### Directions for this task
Print the lines that run from the line with "Is this your business?" to the line with "Report Abuse", keeping both end lines, exactly as they appear in the entries below, and nothing else.

### Exercise input
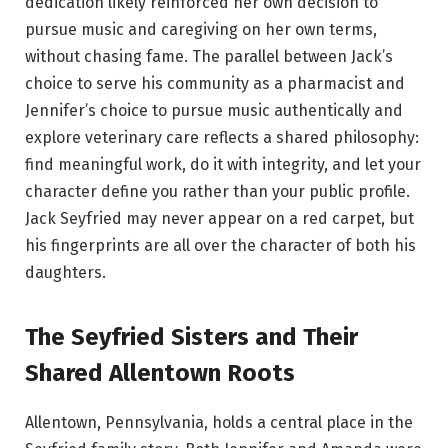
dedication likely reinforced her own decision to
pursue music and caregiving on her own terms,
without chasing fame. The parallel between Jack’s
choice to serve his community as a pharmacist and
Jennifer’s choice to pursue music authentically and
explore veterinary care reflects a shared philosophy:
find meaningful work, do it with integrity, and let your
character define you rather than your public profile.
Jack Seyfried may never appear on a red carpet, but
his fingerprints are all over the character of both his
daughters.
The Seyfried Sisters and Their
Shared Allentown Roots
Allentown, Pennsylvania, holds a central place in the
---
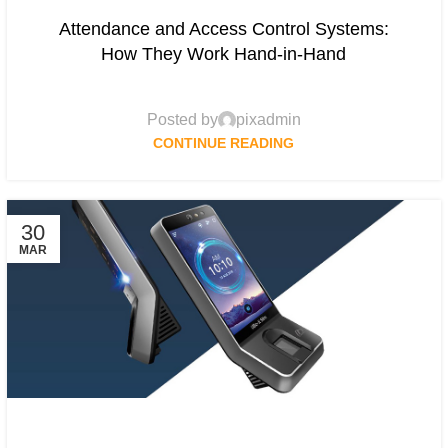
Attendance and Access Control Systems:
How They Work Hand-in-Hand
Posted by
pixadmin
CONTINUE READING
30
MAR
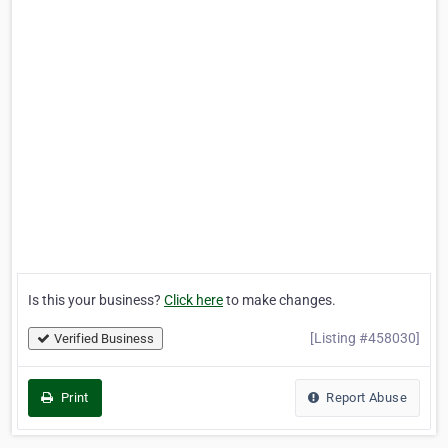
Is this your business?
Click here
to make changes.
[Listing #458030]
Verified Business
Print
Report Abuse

### Answer to this task
Is this your business?
Click here
to make changes.
[Listing #458030]
Verified Business
Print
Report Abuse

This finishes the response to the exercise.